A Crise da Engenharia no Brasil
Análise crítica da matéria do Estadão do dia 20/04
Marcio Medeiros
4/20/20253 min read


Recentemente, o jornal O Estadão publicou uma matéria destacando a acentuada queda no número de estudantes matriculados em cursos de engenharia no Brasil, que passaram de 358 mil em 2015 para apenas 172 mil em 2025. A reportagem busca traçar uma comparação com países como Coreia do Sul, China e Estados Unidos, que possuem um número expressivamente maior de profissionais formados nessa área. No entanto, tal comparação, embora sugestiva, carece de uma análise mais aprofundada sobre as especificidades estruturais, econômicas e políticas que configuram a realidade brasileira.
Em primeiro lugar, é preciso refletir sobre o papel desempenhado pelo engenheiro no Brasil. Nos países citados — Estados Unidos, China e Coreia do Sul — o engenheiro é, antes de tudo, um agente da inovação, um vetor de transformação tecnológica diretamente vinculado a ecossistemas robustos de pesquisa, desenvolvimento e aplicação. Esses países estruturaram sistemas educacionais e industriais integrados a parques tecnológicos, incubadoras de inovação e estratégias governamentais de longo prazo voltadas ao avanço científico. Como exemplo, os Estados Unidos investem, historicamente, cerca de 3,5% do PIB em pesquisa e desenvolvimento (P&D), o que representou, em 2017, aproximadamente 118 bilhões de dólares. No Brasil, o investimento atual gira em torno de 1,2% do PIB — considerado um recorde histórico —, embora em governos anteriores, como o de Jair Bolsonaro, esse índice tenha sido dramaticamente inferior, atingindo, em 2021, apenas R$ 89 milhões, um valor ínfimo diante das demandas do setor.
Outro fator crucial é a existência, nesses países, de setores estratégicos consolidados, voltados ao desenvolvimento nacional. A alocação de recursos em ciência e tecnologia não ocorre de forma aleatória, mas está direcionada a áreas de potencial retorno econômico e geopolítico. Tais investimentos resultam em inovação com valor agregado, aumento da produtividade e influência direta no Produto Interno Bruto. Em contraste, o Brasil carece de um projeto claro de desenvolvimento nacional baseado em ciência, tecnologia e inovação. Embora o atual governo federal esboce iniciativas nessa direção, ainda estamos longe de construir um vetor coerente e sustentável de desenvolvimento tecnológico que possa gerar competitividade em escala global.

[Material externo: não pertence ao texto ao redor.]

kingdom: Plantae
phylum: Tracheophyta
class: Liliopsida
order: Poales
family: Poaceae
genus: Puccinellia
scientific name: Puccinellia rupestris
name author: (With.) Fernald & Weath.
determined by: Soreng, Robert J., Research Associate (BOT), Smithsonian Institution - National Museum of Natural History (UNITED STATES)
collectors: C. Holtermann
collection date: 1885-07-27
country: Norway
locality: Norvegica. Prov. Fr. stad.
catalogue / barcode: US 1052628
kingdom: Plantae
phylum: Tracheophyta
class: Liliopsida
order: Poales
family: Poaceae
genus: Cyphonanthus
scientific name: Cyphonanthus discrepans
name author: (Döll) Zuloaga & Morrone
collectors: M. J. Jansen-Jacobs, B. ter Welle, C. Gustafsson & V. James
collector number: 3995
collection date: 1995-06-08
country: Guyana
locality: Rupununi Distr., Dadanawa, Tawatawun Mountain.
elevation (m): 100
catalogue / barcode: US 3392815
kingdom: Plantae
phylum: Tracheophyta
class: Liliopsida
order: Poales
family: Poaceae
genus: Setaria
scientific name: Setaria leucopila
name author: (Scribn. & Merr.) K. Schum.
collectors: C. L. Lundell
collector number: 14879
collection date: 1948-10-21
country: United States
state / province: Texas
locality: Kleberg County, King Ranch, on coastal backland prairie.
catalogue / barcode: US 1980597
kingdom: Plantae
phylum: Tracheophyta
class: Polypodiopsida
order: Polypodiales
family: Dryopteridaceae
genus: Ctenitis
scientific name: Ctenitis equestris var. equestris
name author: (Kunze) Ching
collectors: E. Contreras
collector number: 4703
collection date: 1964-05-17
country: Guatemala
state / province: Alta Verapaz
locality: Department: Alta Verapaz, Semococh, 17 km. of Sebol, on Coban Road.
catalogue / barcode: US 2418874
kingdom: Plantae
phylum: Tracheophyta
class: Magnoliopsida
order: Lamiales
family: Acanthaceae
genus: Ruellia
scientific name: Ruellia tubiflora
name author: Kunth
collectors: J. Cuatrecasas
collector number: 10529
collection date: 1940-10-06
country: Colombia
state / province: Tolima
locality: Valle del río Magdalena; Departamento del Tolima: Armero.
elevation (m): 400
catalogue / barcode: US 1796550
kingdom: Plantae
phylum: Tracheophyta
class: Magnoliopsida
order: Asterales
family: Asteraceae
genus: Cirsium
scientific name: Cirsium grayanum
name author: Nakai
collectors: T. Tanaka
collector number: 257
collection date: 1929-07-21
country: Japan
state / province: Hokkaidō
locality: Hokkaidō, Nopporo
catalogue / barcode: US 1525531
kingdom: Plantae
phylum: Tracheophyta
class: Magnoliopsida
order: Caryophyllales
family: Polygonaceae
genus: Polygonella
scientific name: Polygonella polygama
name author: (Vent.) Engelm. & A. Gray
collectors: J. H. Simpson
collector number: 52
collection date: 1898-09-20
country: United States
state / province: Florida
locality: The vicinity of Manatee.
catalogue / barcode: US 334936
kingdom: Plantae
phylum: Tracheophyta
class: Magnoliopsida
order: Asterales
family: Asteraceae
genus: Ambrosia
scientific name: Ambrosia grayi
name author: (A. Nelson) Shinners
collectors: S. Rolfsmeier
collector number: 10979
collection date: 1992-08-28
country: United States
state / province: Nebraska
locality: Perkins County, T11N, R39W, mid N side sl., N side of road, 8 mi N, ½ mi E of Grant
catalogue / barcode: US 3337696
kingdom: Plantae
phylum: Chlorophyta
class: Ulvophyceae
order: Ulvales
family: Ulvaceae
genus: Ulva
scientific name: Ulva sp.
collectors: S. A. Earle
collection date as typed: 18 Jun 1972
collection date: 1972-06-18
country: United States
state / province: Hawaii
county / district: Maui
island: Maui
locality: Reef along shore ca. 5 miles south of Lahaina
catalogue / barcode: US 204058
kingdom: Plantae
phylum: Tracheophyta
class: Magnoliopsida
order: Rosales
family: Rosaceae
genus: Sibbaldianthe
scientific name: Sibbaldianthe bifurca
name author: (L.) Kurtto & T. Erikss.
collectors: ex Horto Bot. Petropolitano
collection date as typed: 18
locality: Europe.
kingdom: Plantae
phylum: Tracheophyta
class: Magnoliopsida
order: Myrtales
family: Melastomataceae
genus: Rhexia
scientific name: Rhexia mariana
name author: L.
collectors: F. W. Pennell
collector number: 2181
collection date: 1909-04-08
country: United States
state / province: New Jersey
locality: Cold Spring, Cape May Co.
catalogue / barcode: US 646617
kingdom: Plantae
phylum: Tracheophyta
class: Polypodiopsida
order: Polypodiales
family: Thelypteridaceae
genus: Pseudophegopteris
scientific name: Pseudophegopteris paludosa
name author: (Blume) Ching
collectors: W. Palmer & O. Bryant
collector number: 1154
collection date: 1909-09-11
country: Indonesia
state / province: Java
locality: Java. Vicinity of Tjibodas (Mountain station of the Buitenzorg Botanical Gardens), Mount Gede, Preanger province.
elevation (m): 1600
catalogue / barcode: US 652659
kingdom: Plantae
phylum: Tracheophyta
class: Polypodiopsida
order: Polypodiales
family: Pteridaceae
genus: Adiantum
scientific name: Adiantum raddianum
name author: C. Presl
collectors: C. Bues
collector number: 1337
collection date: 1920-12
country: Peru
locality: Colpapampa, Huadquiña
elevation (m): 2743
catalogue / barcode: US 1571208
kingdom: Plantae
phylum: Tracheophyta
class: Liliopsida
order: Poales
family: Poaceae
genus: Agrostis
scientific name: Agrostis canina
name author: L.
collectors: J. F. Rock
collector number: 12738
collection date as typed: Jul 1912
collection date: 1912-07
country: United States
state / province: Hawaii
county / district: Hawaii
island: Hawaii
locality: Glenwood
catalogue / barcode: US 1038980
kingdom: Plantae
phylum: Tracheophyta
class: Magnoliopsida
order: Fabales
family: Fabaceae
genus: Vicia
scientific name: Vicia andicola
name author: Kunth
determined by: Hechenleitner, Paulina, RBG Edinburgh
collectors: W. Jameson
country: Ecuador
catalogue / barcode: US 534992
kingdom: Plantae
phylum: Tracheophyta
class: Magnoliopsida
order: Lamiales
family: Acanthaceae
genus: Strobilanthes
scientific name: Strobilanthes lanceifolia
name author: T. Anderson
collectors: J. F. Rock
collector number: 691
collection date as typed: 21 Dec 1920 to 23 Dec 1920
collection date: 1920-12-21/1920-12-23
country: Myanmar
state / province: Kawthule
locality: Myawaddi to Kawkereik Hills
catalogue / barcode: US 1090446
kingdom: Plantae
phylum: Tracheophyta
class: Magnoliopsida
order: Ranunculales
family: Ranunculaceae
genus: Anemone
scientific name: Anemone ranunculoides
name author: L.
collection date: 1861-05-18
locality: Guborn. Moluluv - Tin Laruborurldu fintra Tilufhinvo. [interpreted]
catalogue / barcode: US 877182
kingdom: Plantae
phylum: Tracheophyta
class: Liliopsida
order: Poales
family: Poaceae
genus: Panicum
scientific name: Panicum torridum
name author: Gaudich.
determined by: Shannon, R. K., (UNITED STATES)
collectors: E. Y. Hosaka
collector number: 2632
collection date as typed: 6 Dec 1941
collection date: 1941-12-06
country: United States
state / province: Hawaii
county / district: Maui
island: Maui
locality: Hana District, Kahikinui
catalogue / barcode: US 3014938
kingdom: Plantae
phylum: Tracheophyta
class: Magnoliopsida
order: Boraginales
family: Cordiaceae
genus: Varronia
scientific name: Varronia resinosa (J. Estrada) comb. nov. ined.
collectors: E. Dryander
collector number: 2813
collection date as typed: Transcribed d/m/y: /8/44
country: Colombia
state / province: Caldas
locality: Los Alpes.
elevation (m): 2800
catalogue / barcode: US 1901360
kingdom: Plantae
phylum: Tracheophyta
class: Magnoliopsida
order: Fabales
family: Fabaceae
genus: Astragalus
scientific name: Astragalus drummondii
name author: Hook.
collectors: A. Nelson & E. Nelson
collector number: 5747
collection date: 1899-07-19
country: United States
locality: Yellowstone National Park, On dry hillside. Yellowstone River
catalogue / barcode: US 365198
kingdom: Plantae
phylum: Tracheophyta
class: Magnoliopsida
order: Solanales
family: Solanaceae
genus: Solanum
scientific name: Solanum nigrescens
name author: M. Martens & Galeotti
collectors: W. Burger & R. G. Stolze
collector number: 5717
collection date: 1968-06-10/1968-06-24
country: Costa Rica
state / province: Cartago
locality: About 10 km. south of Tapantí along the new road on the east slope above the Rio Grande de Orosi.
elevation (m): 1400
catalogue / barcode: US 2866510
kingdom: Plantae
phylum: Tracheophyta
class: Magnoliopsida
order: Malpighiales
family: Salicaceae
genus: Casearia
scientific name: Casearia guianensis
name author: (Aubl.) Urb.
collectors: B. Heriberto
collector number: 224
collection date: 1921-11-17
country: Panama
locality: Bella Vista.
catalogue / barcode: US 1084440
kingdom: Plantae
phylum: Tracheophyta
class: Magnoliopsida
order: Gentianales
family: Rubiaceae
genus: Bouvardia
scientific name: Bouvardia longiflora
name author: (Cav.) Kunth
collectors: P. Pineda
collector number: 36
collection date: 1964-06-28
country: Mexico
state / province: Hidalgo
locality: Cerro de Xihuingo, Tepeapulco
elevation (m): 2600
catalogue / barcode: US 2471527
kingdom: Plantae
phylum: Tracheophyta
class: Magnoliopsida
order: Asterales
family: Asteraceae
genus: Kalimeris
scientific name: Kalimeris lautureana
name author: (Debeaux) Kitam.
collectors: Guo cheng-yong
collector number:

Nesse contexto, o engenheiro brasileiro acaba sendo absorvido majoritariamente por funções operacionais, atuando como responsável técnico em indústrias, muitas vezes em regime de terceirização. Com a flexibilização das leis trabalhistas e a precarização das relações de trabalho, é comum que um único engenheiro responda tecnicamente por múltiplas empresas. Isso reduz a oferta de empregos e restringe o espaço para novos profissionais. Em um cenário onde a demanda por engenheiros está estagnada — ou até em retração —, e os profissionais mais experientes dominam o mercado, jovens recém-formados enfrentam enormes dificuldades para inserção e ascensão profissional.
Esse panorama desalentador contribui diretamente para o aumento da evasão nos cursos de engenharia. Ao se depararem com um mercado saturado, competitivo e pouco promissor, muitos estudantes optam por migrar para outras áreas. Em suma, a retração no número de graduandos em engenharia não pode ser compreendida apenas por indicadores numéricos ou comparações internacionais simplistas. Trata-se de uma resposta concreta a um mercado de trabalho precarizado, com baixas perspectivas e escassas oportunidades de inovação.
Portanto, a análise promovida pelo Estadão revela-se limitada e, em certa medida, míope, pois ignora as condições estruturais que explicam o desinteresse crescente pelas engenharias no Brasil. Ademais, ao comparar o país com nações que possuem políticas de Estado consolidadas e estratégias tecnológicas de longo prazo, o texto incorre em um equívoco metodológico que pouco contribui para a compreensão do fenômeno. Sem um plano nacional de desenvolvimento articulado, capaz de integrar educação, ciência, tecnologia e indústria, o país continuará enfrentando uma fuga de talentos e um desmonte progressivo de áreas estratégicas para o futuro.